Larangan Jilbab di Kota Swedia Kembali Picu Polemik Publik
Lembaga Ombudsman Swedia tegaskan jilbab dilindungi undang-undang
REPUBLIKA.CO.ID, SKURUP – Lembaga Ombudsman Diskriminasi Swedia menyatakan larangan pakaian keagamaan merupakan tindakan diskriminasi.
Pernyataan ini dikeluarkan menyusul larangan yang diterbitkan Pemerintah Kota Skurup Swedia terhadap penggunaan jilbab, burqa, niqab, dan sejenisnya di sekolah dasar dan tempat umum.
Lembaga Ombudsman menyatakan pakaian keagamaan termasuk busana busana Muslim dilindungi oleh hukum.
"Ketika pemeriksaan sekarang selesai, Ombudsman membuat penilaian bahwa meskipun kebijakan tersebut, berlaku untuk semua siswa dan staf di prasekolah dan sekolah dasar di kota Skurup, tujuannya justru untuk melarang pakaian keagamaan.

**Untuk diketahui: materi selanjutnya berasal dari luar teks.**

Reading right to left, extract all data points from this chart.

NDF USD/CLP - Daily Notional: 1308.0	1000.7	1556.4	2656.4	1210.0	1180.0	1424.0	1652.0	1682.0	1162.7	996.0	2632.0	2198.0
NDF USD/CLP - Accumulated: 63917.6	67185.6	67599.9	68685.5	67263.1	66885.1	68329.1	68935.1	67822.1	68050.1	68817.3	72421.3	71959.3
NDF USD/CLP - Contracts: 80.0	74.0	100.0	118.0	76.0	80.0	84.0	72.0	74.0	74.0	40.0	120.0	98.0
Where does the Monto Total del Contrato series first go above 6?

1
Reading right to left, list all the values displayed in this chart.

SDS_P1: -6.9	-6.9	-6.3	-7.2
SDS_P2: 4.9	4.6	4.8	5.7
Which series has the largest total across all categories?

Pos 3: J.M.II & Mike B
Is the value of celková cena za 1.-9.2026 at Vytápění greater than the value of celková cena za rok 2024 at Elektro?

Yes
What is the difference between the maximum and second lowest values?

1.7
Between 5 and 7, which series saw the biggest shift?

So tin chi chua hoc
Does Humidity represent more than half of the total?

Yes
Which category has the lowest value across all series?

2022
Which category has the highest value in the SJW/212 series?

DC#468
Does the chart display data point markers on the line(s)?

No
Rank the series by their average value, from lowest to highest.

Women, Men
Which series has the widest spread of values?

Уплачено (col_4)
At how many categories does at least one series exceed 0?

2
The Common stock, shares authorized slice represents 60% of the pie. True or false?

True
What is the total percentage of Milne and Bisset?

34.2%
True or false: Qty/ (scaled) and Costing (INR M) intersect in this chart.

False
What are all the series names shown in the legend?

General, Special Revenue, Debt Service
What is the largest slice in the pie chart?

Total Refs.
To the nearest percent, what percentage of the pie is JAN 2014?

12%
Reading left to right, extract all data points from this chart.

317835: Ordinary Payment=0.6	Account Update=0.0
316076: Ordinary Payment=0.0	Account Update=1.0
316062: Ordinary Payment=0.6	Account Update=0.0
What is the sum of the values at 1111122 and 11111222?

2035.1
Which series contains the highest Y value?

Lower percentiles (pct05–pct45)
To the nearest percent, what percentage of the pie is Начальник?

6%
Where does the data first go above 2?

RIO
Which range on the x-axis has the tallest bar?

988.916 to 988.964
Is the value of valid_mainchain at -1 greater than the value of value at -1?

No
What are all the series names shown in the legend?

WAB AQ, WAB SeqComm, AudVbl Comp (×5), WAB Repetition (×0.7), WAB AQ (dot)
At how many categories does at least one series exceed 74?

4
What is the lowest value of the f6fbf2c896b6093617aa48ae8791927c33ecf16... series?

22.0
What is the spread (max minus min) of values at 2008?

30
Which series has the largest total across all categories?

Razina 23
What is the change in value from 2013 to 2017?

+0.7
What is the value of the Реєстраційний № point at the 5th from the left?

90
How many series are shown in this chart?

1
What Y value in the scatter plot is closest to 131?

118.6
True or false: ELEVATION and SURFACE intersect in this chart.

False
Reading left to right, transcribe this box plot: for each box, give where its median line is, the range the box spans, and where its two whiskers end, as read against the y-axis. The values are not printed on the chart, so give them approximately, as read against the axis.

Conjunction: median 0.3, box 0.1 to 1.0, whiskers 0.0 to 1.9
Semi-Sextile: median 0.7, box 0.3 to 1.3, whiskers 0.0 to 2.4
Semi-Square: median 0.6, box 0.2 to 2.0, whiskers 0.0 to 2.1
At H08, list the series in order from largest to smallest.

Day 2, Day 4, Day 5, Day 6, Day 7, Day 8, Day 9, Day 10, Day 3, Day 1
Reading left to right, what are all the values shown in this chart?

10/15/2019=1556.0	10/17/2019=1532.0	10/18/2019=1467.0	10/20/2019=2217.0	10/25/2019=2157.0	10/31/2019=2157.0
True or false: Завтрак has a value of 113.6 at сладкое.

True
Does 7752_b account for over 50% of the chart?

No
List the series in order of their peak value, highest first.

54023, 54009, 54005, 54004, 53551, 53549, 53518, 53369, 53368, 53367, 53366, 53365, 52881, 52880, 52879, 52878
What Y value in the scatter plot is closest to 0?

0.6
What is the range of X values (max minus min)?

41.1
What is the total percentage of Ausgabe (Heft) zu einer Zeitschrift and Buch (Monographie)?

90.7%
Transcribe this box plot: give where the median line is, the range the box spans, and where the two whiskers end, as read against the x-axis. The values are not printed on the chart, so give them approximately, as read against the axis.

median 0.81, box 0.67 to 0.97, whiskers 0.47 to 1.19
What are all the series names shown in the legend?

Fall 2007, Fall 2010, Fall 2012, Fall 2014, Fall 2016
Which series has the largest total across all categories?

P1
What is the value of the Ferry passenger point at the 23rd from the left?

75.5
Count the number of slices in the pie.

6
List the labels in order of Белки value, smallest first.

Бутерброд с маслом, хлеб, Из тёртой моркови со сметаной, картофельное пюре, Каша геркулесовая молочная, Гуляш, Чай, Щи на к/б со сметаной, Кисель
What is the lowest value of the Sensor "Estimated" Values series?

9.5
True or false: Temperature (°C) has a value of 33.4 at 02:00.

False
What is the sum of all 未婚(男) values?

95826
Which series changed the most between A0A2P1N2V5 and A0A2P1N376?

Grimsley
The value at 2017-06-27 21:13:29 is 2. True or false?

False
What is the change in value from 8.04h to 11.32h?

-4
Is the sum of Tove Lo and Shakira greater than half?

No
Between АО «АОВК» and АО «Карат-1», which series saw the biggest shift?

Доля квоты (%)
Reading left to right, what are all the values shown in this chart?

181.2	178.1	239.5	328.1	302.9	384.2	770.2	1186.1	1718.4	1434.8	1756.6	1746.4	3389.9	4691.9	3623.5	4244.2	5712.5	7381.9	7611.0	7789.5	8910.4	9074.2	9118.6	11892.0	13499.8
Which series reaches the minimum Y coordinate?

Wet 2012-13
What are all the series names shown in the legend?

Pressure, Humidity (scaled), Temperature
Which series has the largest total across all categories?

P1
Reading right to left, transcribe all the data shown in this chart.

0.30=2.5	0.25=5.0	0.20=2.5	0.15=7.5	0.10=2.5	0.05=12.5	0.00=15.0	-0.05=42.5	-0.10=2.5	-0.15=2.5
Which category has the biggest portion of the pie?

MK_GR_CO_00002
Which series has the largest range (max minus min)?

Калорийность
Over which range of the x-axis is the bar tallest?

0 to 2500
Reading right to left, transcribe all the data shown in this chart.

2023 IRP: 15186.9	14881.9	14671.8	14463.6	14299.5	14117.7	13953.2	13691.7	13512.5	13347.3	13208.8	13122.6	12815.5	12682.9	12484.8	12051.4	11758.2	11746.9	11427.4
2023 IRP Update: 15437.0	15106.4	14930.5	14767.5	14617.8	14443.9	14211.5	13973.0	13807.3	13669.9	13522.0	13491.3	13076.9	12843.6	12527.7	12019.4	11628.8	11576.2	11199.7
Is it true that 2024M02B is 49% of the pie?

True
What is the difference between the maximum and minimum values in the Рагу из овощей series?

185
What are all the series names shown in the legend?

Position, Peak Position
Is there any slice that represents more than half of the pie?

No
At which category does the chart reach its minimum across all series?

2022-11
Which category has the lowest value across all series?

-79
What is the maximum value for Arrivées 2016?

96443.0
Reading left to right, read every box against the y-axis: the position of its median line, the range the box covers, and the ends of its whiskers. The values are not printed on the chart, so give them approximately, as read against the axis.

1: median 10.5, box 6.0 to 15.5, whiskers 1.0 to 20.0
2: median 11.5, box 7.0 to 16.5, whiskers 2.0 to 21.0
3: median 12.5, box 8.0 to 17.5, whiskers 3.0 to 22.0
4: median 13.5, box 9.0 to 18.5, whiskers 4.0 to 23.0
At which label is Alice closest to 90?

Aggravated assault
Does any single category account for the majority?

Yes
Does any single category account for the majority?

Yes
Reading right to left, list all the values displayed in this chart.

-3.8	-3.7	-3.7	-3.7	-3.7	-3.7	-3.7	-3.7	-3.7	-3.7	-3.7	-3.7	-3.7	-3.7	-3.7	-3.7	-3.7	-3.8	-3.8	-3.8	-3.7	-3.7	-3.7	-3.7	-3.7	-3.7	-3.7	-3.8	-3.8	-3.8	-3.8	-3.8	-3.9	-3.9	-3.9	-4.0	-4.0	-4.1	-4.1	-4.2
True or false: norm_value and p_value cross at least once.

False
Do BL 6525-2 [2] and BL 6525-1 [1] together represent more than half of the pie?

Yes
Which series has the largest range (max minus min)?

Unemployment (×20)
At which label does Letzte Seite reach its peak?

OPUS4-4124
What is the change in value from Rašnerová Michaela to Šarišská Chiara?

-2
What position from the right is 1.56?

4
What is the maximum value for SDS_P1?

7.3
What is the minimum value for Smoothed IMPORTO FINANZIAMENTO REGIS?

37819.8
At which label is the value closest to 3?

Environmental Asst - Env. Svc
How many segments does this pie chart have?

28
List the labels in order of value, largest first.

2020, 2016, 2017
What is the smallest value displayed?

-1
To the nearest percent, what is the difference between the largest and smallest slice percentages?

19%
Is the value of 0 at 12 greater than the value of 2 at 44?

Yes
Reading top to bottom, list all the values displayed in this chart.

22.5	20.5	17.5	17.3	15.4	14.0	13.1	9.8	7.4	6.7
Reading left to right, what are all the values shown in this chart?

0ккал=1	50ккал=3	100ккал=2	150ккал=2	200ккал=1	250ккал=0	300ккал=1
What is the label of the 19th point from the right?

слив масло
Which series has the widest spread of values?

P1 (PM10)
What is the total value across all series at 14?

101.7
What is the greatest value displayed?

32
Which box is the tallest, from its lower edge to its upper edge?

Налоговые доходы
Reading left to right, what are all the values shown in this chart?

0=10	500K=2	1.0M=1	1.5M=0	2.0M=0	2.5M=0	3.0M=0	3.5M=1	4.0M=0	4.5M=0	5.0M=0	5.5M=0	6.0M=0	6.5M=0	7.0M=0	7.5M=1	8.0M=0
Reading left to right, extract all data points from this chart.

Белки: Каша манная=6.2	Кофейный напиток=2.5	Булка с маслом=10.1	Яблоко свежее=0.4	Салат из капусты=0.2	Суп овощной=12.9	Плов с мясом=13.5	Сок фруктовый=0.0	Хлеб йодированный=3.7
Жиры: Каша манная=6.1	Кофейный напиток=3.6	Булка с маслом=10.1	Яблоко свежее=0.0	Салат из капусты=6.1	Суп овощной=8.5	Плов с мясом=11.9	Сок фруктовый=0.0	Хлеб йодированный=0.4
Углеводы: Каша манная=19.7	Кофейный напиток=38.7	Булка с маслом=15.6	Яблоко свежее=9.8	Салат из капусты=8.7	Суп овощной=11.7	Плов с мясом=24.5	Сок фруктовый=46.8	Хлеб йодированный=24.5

Ini Artinya, penerapan kebijakan terkait orang yang mengenakan pakaian tersebut akan terkait dengan agama atau kepercayaannya,” kata kantor ombudsman dalam siaran persnya.
Deputi Diskriminasi Ombudsman, Martin Mork, menekankan bahwa dengan pengecualian situasi di mana pakaian tersebut mempengaruhi kondisi obyektif siswa atau karyawan untuk melaksanakan elemen pendidikan atau tugas, larangan tersebut merupakan diskriminasi langsung terkait dengan agama dan kepercayaan lain.
Pada akhir 2019, Partai Moderat liberal-konservatif, Demokrat Swedia konservatif nasional, dan Partai Skurup lokal bekerja sama untuk mengeluarkan larangan penutup kepala Islami di Kota Skurup di tempat publik dan sekolah serta prasekolah di kota sekitarnya. Larangan tersebut meliputi jilbab, burqa, niqab, dan pakaian lain yang bertujuan untuk menutupi wajah dan berlaku untuk siswa dan staf.
Sebelumnya pada 2019, Kota Staffanstorp dengan pemerintahan moderat di Skane memutuskan untuk memperkenalkan tak ada toleransi untuk penutup kepala Islami untuk anak-anak sebagai bagian dari rencana integrasinya. Larangan itu dirancang untuk memastikan bahwa kesetaraan dan nilai-nilai Swedia berlaku.
Kedua kasus ini memicu perdebatan panas di media dan kecaman keras dari politisi liberal, yang menurut mereka ini merupakan bias negatif, penindasan, dan pelanggaran kebebasan beragama dan hak-hak perempuan.
Lawan mereka membalas bahwa tradisi sekuler harus dipertahankan, mengutip larangan Prancis sebagai contoh, dan menggarisbawahi bahwa jilbab merupakan bentuk penindasan pada wanita dan tidak termasuk dalam feminis Swedia. Beberapa berpendapat bahwa mengizinkan jilbab tersebut.
"Jika Anda menerima bahwa perempuan harus menutupi wajah mereka, apa yang akan Anda terima besok? Apakah Anda juga berniat untuk menerima poligami, perkawinan anak dan sebagainya?" kata politisi Demokrat Swedia Lars Nystrom bertanya-tanya dalam debat.
Jumlah Muslim di Swedia telah melonjak dalam beberapa dekade terakhir, dari beberapa ratus pada 1950-an menjadi lebih dari 800 ribu di negara berpenduduk lebih dari 10 juta saat ini.
Konflik antara pandangan Islam tentang masyarakat dan filsafat feminis Swedia telah mengangkat isu-isu yang sebelumnya tidak diketahui bangsa yang sebagian besar homogen dan mayoritas Lutheran.
Antara lain, beberapa Muslim Nordik mungkin merasa sulit untuk menyetujui isu-isu seperti hak-hak perempuan dan penerimaan minoritas seksual, yang dipandang sebagai pokok masyarakat Nordik.